A broken audit listener cannot break redaction itself: exceptions thrown inside onRedaction(...) are caught and logged at WARN.
Custom patterns
Build your own RedactionPattern and pass it to a PatternRedactor:
import java.util.regex.Pattern;
import com.tnsai.quality.redaction.*;
RedactionPattern medicalRecordId = RedactionPattern.of(
"medical_record_id",
"MRN-\\d{8}", // pattern (compiled to Pattern internally)
Severity.CRITICAL);
RedactionPattern licensePlate = RedactionPattern.of(
"license_plate_tr",
"\\b\\d{2}\\s?[A-Z]{1,3}\\s?\\d{2,4}\\b",
Severity.MEDIUM,
plate -> plate.length() >= 7); // optional validator filters false positives
List<RedactionPattern> myCatalog = new java.util.ArrayList<>(RedactionPatterns.defaults());
myCatalog.add(medicalRecordId);
myCatalog.add(licensePlate);
Redactor custom = new PatternRedactor(myCatalog);The validator runs after the regex matches and lets you check shape rules (Luhn checksum, range, character class) that regex alone can't express. Patterns without a validator accept every regex match.
SPI summary
| Type | Role |
|---|---|
Redactor | The SPI. Three methods: scrubString, scrubValue, maybeContainsSensitive. |
PatternRedactor | Default implementation — regex-driven, stateless, thread-safe. |
RedactionPatterns | Constants for the 14 default patterns + defaults() list. |
RedactionResult | Output of scrubString — text + findings. |
RedactionFinding | One match — pattern name, offsets, placeholder, severity. |
RedactionContext | Per-call context — EventContext, scope, tenant policy id. |
RedactionScope | Enum of sinks — LOG_ATTR, MEMORY_WRITE, LLM_PROMPT, etc. |
Severity | LOW / MEDIUM / HIGH / CRITICAL. |
CompositeRedactor | Chain of redactors. |
TenantPolicyRedactor | Per-tenant dispatcher. |
AuditingRedactor | Decorator that fires RedactionAuditEvents. |
RedactingMemoryStore | MemoryStore decorator. |
RedactingAgentEventPublisher | AgentEventPublisher decorator. |
Invariants
The framework's property test suite (RedactorPropertyTest) verifies four invariants that every Redactor implementation must hold:
- Idempotency —
redact(redact(x)).text == redact(x).text. A sink that double-scrubs (memory write then log emit) doesn't drift. - Pattern survival — no input PII fragment appears in the redacted output.
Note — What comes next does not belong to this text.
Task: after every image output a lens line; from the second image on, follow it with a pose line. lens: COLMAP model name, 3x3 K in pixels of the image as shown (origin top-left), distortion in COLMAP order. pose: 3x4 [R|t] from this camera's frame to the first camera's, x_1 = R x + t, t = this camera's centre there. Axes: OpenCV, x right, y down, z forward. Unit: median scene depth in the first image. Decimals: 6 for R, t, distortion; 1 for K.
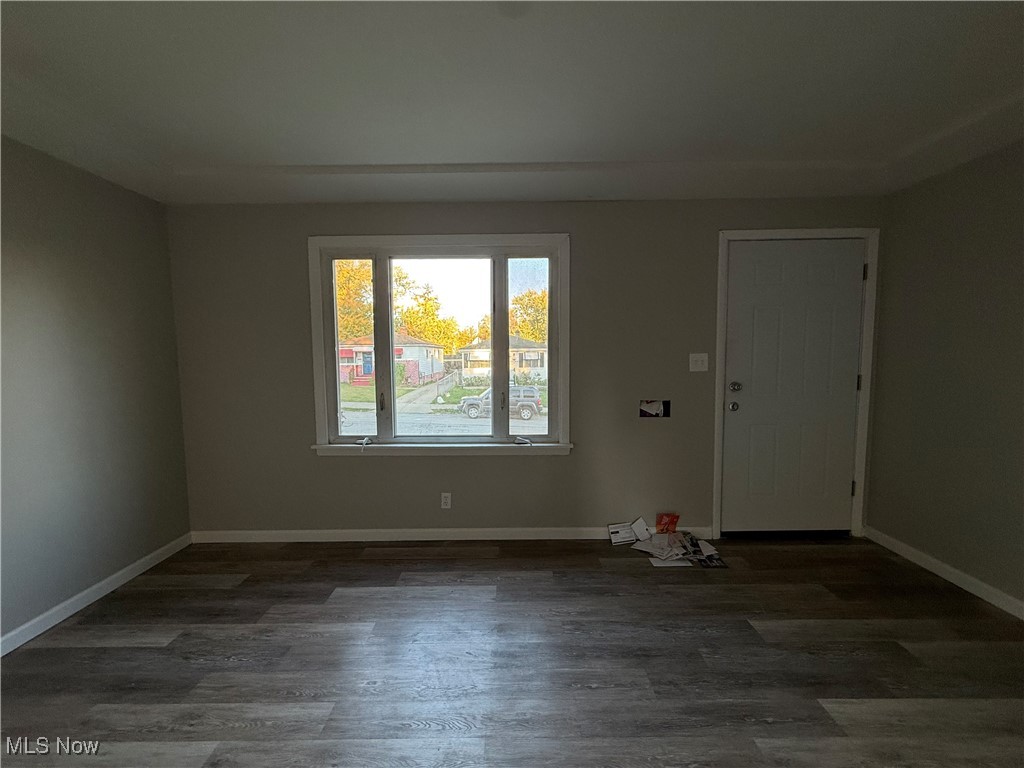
lens RADIAL K [[407.8, 0, 508.9], [0, 407.8, 383.5], [0, 0, 1]] dist [0.001046, 0.000154]
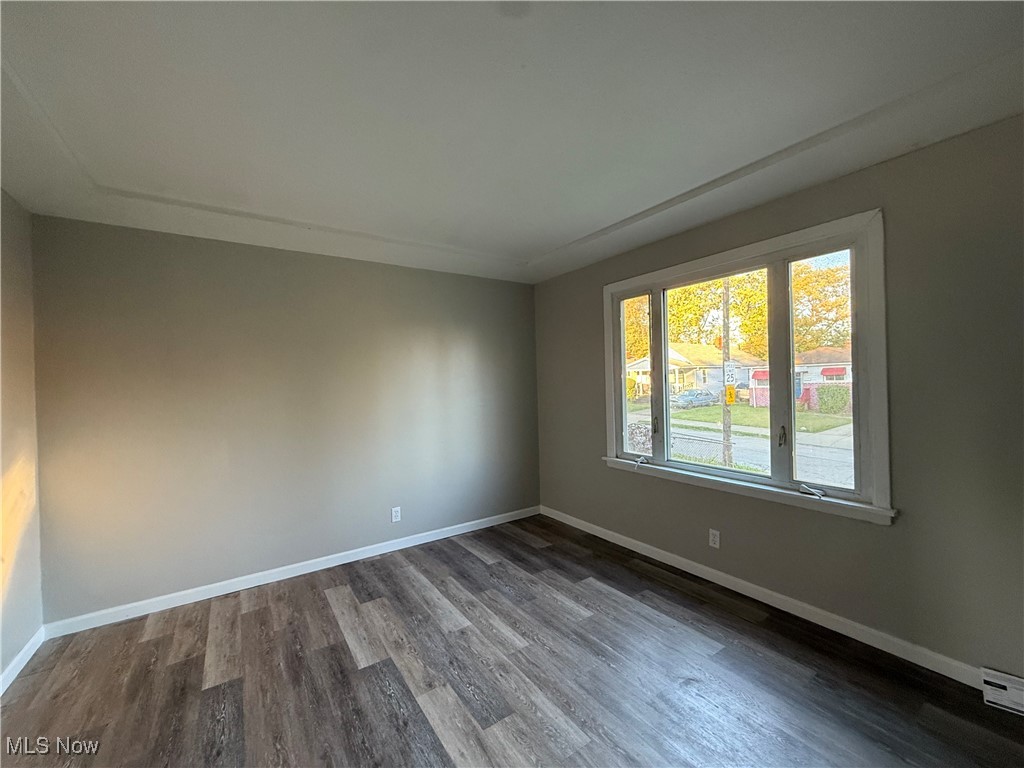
lens RADIAL K [[407.8, 0, 508.9], [0, 407.8, 383.5], [0, 0, 1]] dist [0.001046, 0.000154]
pose [[0.560137, -0.003763, -0.828391, 0.387463], [-0.042246, 0.998559, -0.033103, -0.013503], [0.827322, 0.053539, 0.559171, 0.091797]]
- Placeholder safety — the literal placeholder
[REDACTED:foo]does not match any default pattern. - Length bounded — output length ≤ input length + (max placeholder length × findings count).
Custom redactors that ship into framework sinks should add coverage to the same suite.
Trade-offs
- False positives — phone-regex matches tracking IDs that look like phones. Default placeholder preserves visual shape; tighten per-pattern with a validator.
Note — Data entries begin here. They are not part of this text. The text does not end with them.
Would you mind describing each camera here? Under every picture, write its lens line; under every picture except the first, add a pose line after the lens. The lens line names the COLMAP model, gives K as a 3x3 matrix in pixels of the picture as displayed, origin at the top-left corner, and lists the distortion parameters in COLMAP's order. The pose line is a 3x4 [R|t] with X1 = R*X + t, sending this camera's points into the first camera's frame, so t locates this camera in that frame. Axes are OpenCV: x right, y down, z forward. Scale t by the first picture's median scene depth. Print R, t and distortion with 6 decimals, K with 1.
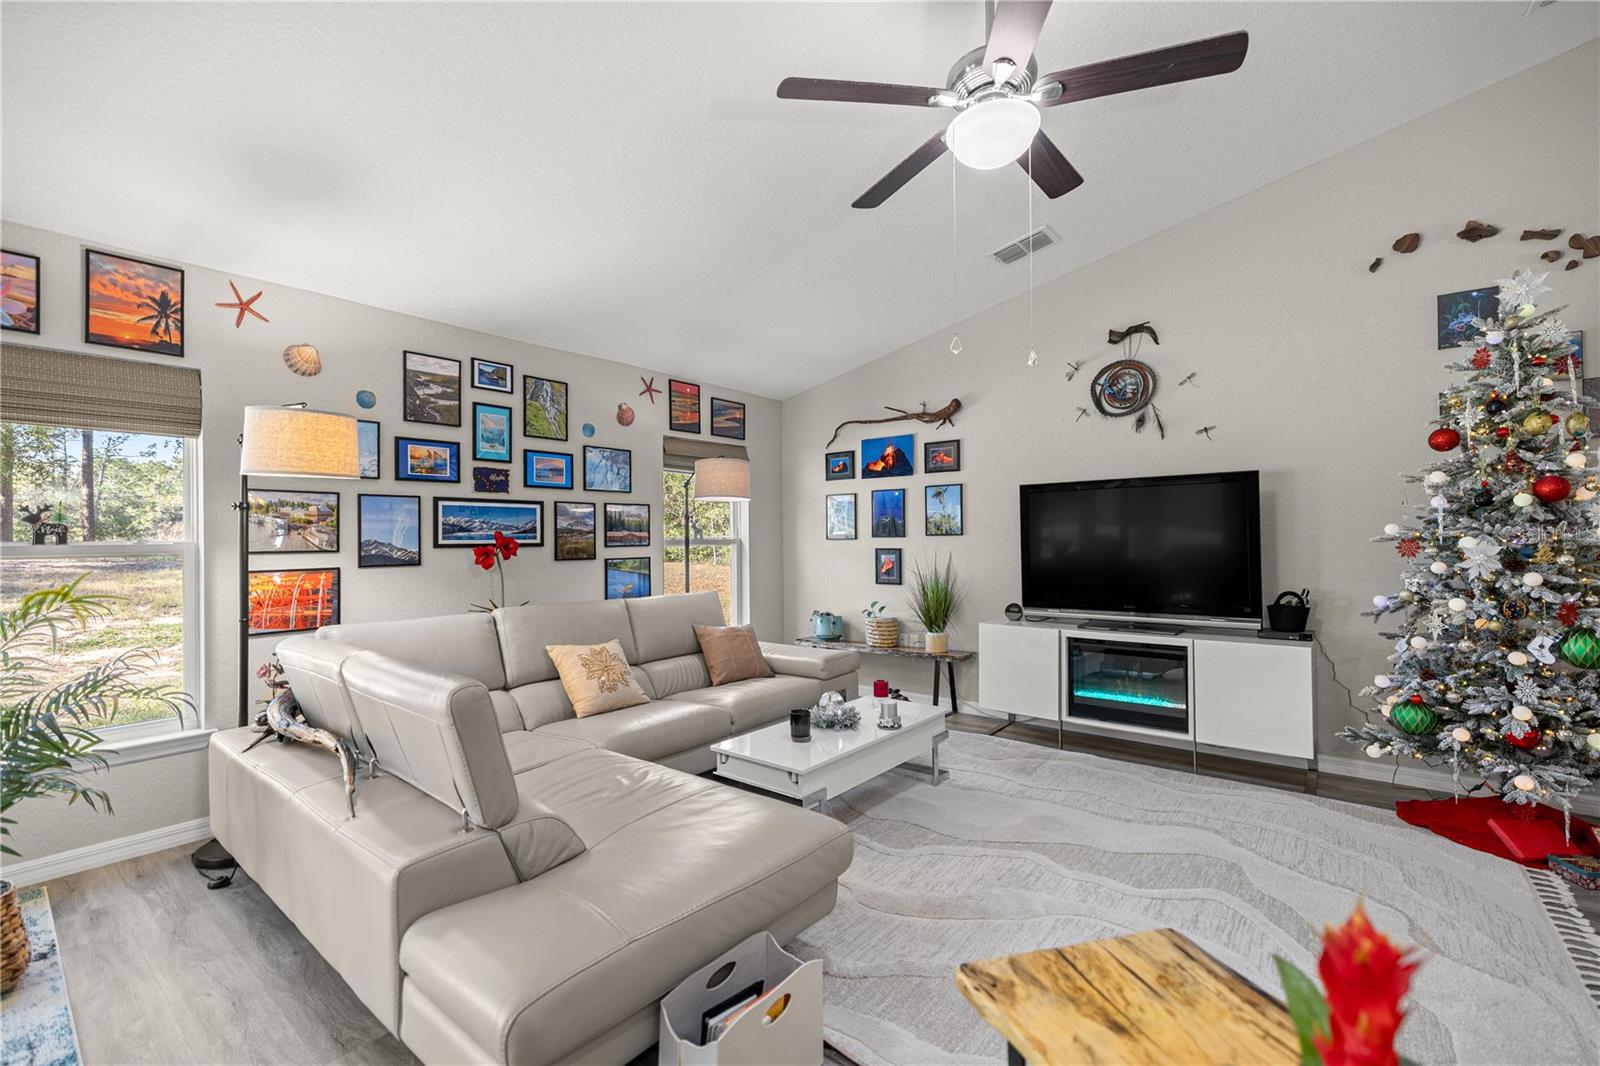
lens RADIAL K [[673.4, 0, 785.5], [0, 673.4, 532.8], [0, 0, 1]] dist [-0.000402, 0.000667]
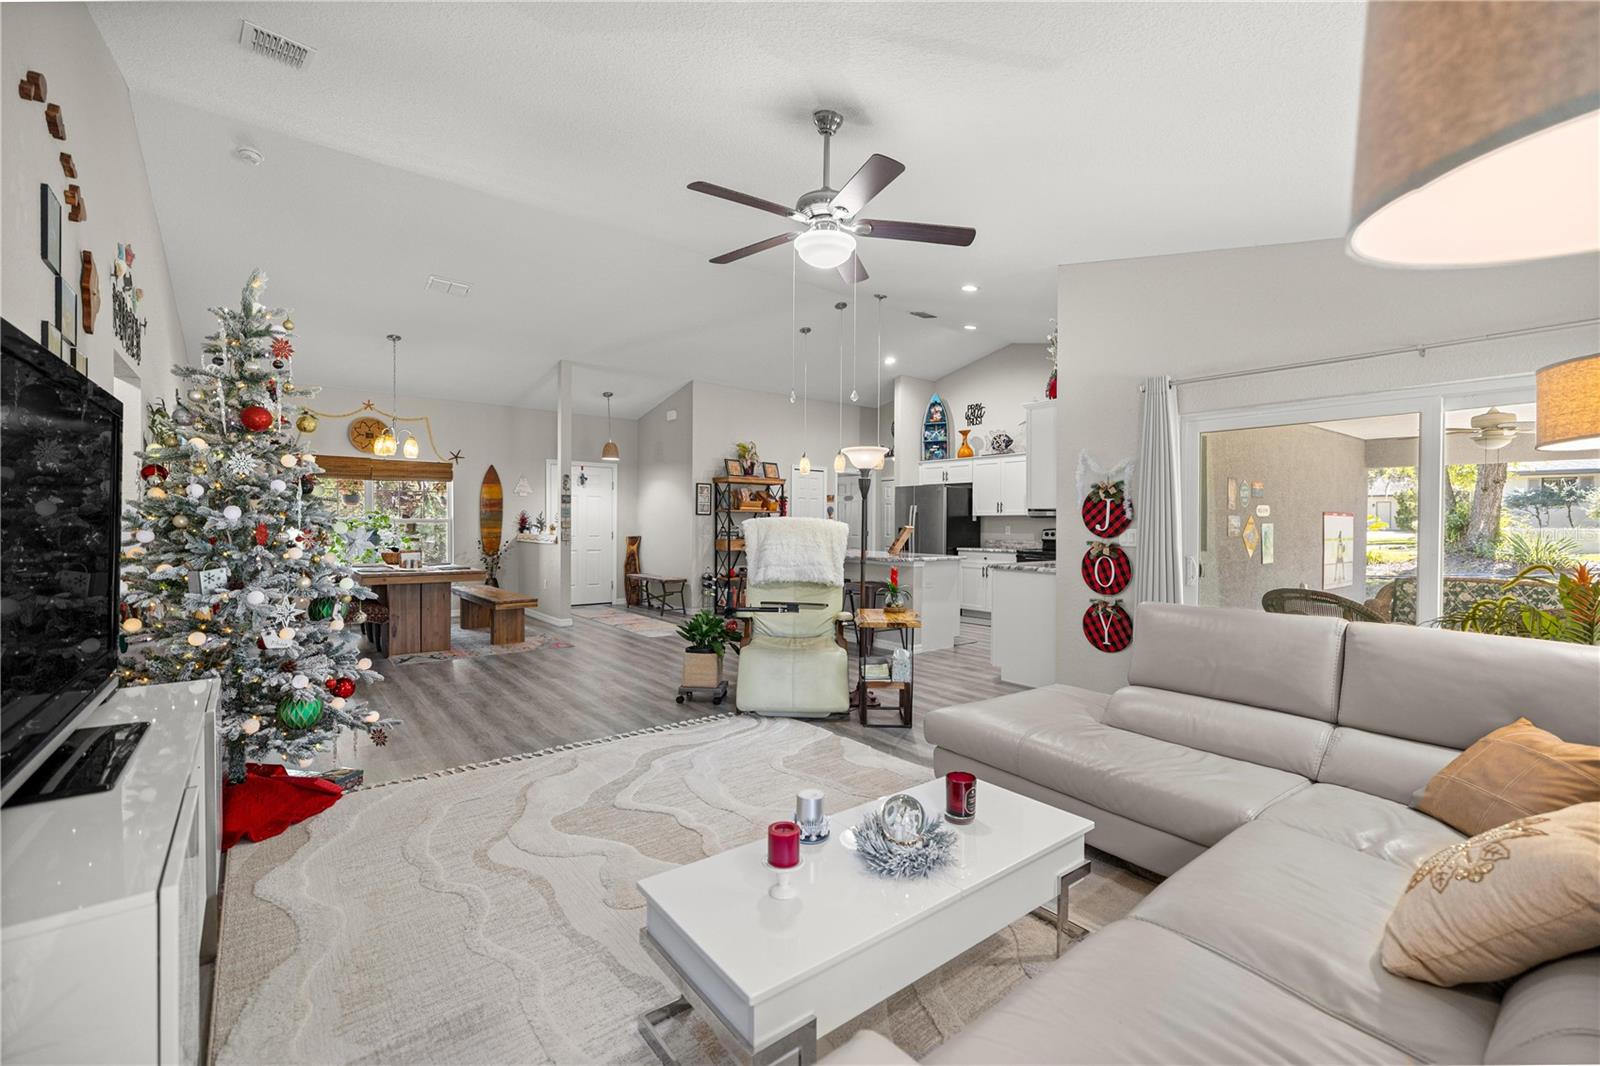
lens RADIAL K [[673.4, 0, 806.0], [0, 673.4, 530.6], [0, 0, 1]] dist [-0.000402, 0.000667]
pose [[-0.977250, -0.002898, 0.212069, 0.021282], [-0.003159, 0.999995, -0.000890, 0.011519], [-0.212066, -0.001539, -0.977254, 1.196388]]
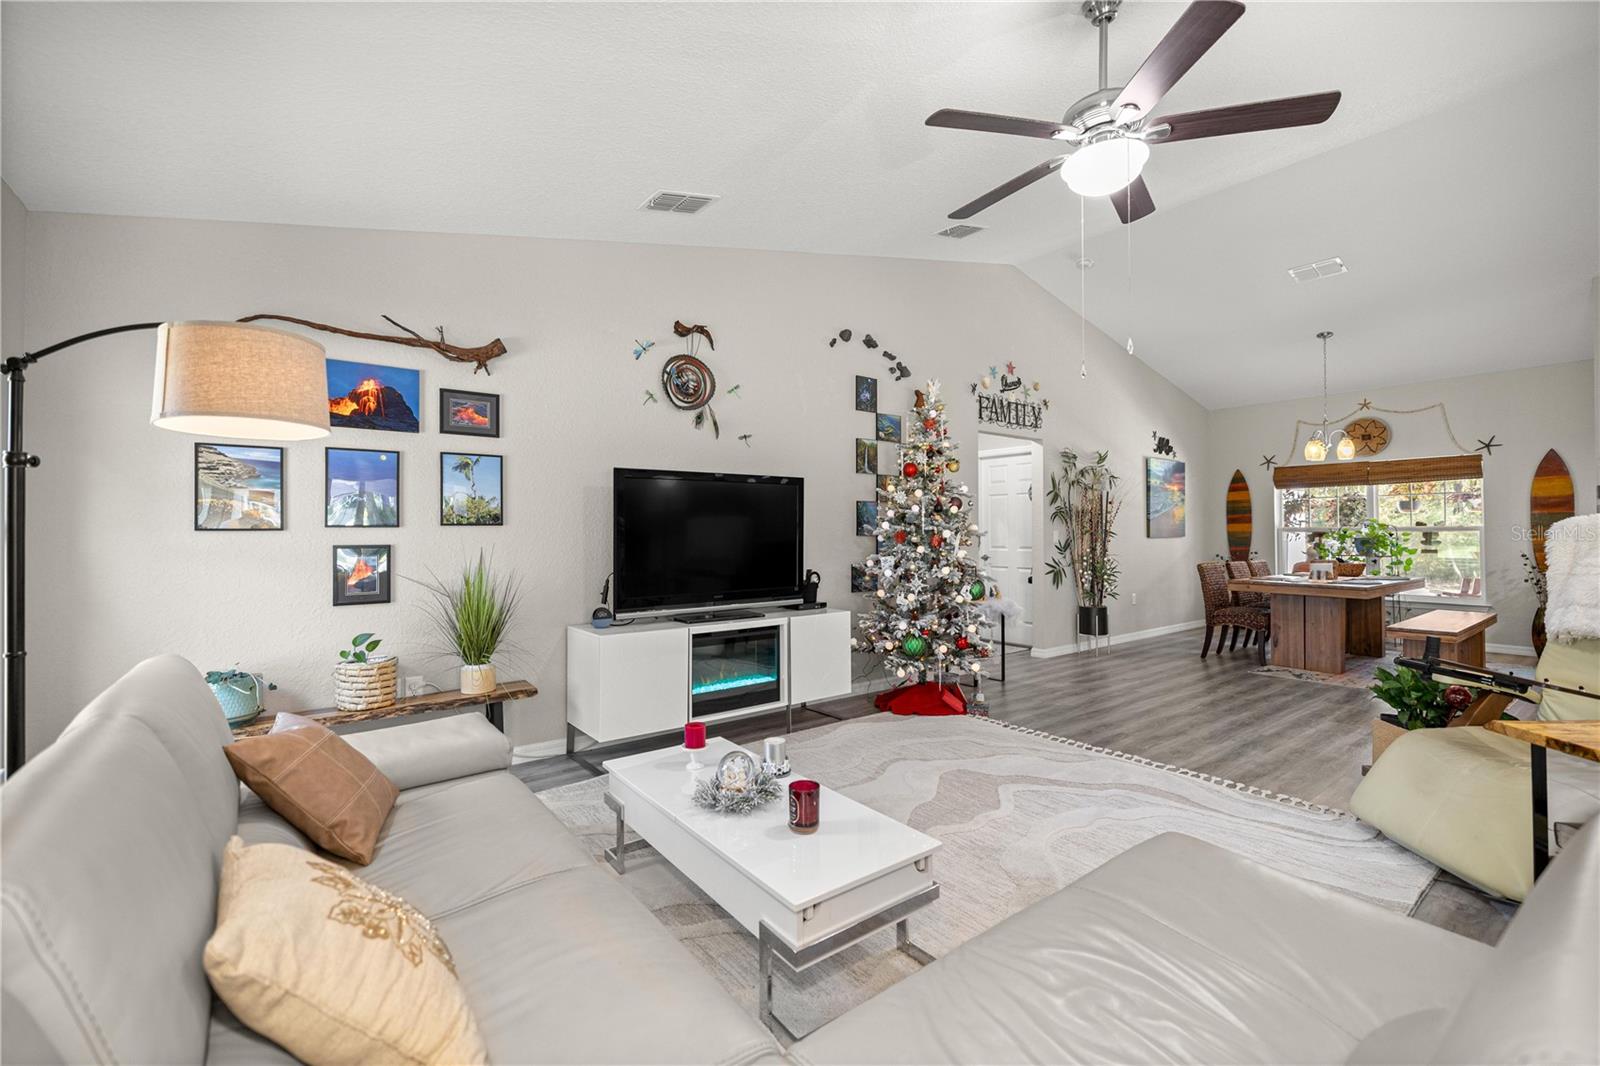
lens RADIAL K [[673.4, 0, 798.6], [0, 673.4, 525.2], [0, 0, 1]] dist [-0.000402, 0.000667]
pose [[0.235331, 0.016561, 0.971774, -0.440767], [-0.007808, 0.999855, -0.015149, 0.013746], [-0.971884, -0.004023, 0.235427, 0.599670]]
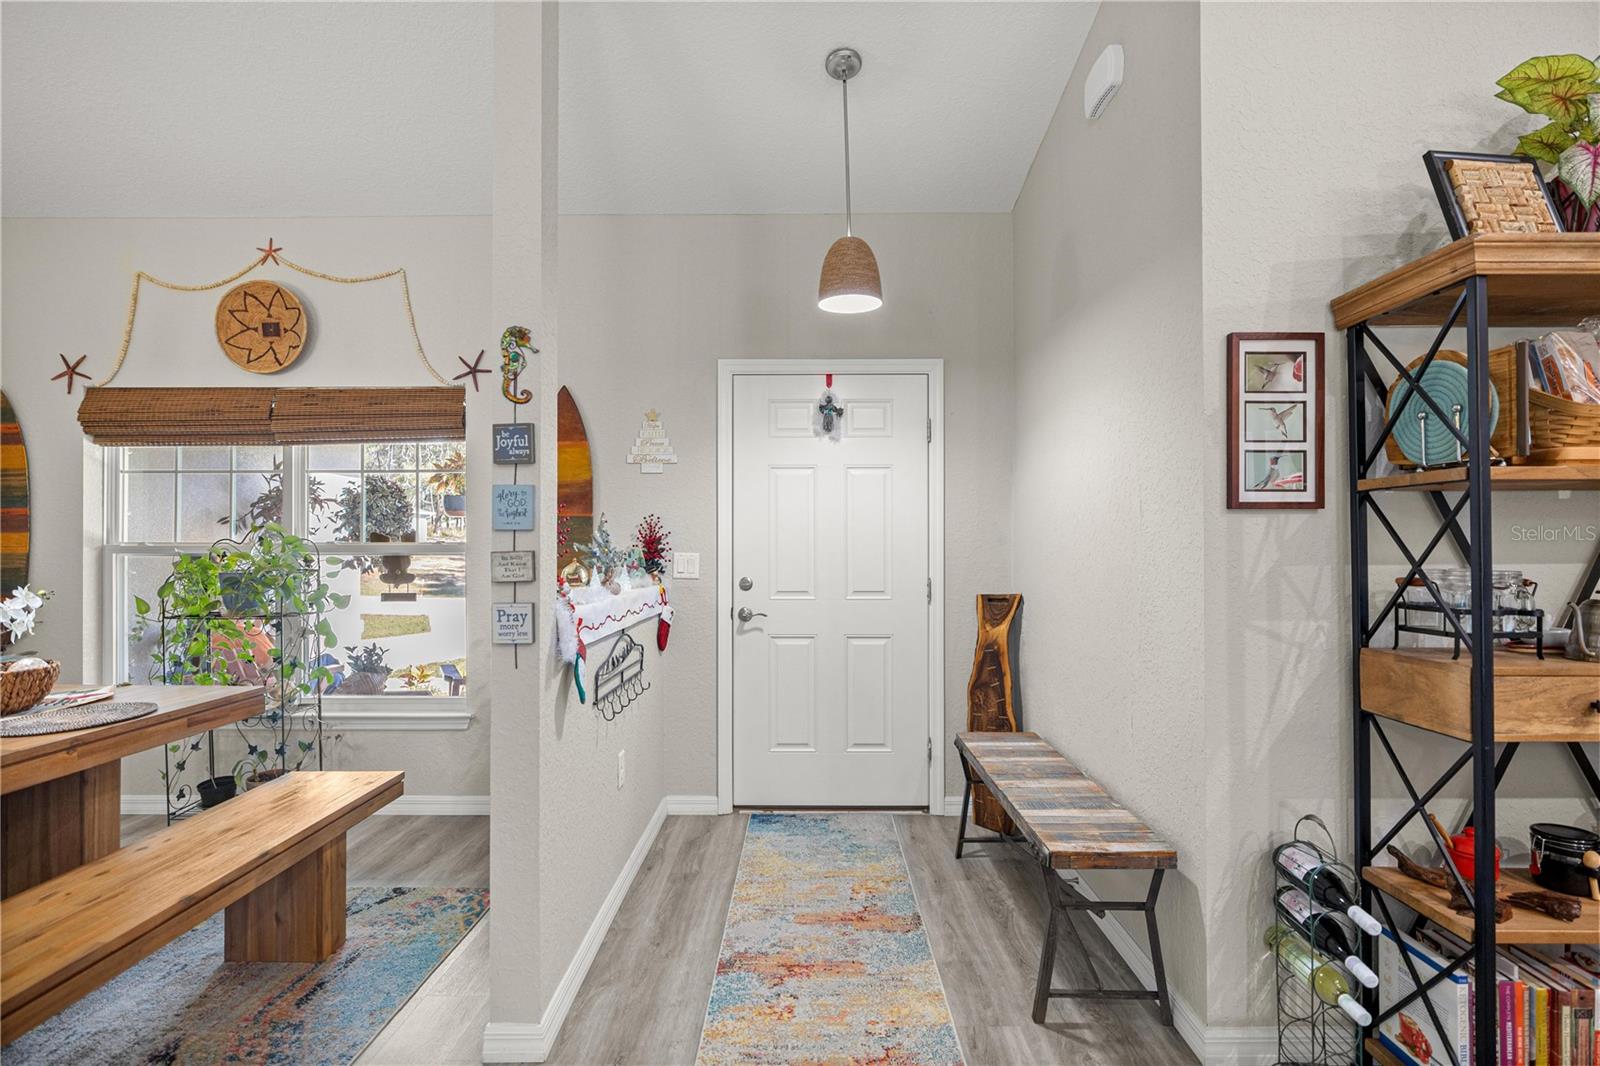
lens RADIAL K [[776.2, 0, 793.9], [0, 776.2, 535.0], [0, 0, 1]] dist [-0.000017, 0.000346]
pose [[-0.614854, 0.011429, 0.788558, 0.637910], [-0.001881, 0.999871, -0.015958, -0.017918], [-0.788639, -0.011295, -0.614753, -0.398756]]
- False negatives — rare PII formats (driver's licence, medical record IDs) are not in the default catalog. Plug in custom patterns or the (forthcoming) classifier redactor.
- Performance cost — on hot paths with huge payloads (1MB+ LLM responses), redaction adds measurable latency. Big-payload paths should run through async / buffered publish.
- Data loss risk — aggressive redaction may scrub legitimate content (base64 images, opaque IDs that look like tokens). Tune per tenant.
Roadmap
The redaction SPI lives in tnsai-quality and is stable. Pending work tracked under issue #80:
LLMClassifierRedactor— opt-in classifier using anyLLMClientfor non-pattern PII (names, addresses, health info).PresidioRedactor— bridge to Microsoft Presidio for state-of-the-art NER.- YAML policy loader —
tenant-redaction-policies.yamlparser to populateTenantPolicyRedactorfrom config. OnNotificationhook integration — fire on critical-severity findings (depends on the hook system in #60).